"The Invisible Coast." That's what one Mississippi newspaper bitterly calls the state's Gulf of Mexico counties, which Hurricane Katrina mutilated eight months ago. They're invisible to the media spotlight that has bathed shattered New Orleans to the west.
In Mississippi alone, asserts the Sun Herald newspaper, Katrina wrought "the single greatest natural disaster in 229 years of American history." Greater than a killer 1899 flood that swamped Johnstown, Pennsylvania. Greater than the 1906 San Francisco Earthquake. Greater than another monster hurricane, Betsy, that so pulverized the Mississippi coastline in 1965 that it is called "Billion-Dollar Betsy" today.
Howling out of the Gulf late last August, Katrina ravaged 65,000 Mississippi shoreline homes, strewed boats into trees, hurled mammoth offshore casinos onto the beach and reduced restaurants and churches and kiddie carousels to splinters and shards. Two massive U.S. Highway 90 bridges connecting coastal communities are now gnarled chunks of submerged concrete. Whole towns like Waveland, once home to 5,000 people, are simply gone.

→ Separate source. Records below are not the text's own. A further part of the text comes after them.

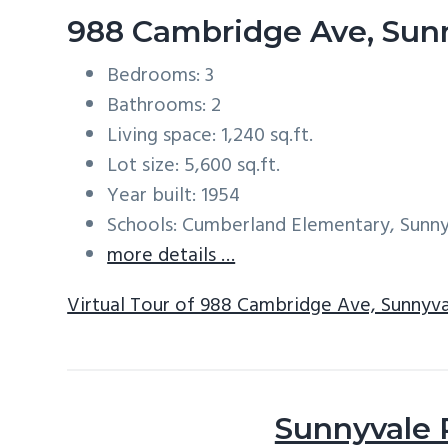
988 Cambridge Ave, Sun
Bedrooms: 3
Bathrooms: 2
Living space: 1,240 sq.ft.
Lot size: 5,600 sq.ft.
Year built: 1954
Schools: Cumberland Elementary, Sunn
more details …
Virtual Tour of 988 Cambridge Ave, Sunnyv
Sunnyvale 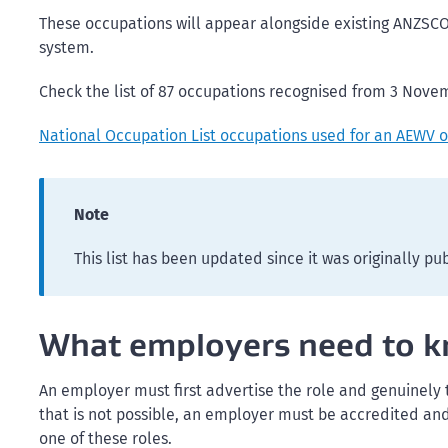
These occupations will appear alongside existing ANZSC
system.
Check the list of 87 occupations recognised from 3 Nove
National Occupation List occupations used for an AEWV 
Note
This list has been updated since it was originally pu
What employers need to 
An employer must first advertise the role and genuinely
that is not possible, an employer must be accredited and 
one of these roles.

Yet Mississippi's sandy beaches look untouched, inviting -- not that another summer's sunbathers will have many places to stay. As of three weeks ago, there was but one open, sand-strewn motel. When beachgoers look up the hill from the sea, they'll behold, by one estimate, 34 million cubic meters of debris. But they'll see construction cranes, too, as proud Mississippians resolutely rebuild their seaside playland. Still, the gentle Gulf breeze seems to whisper a prayer in advance of another storm season: "Please, not here. Not again."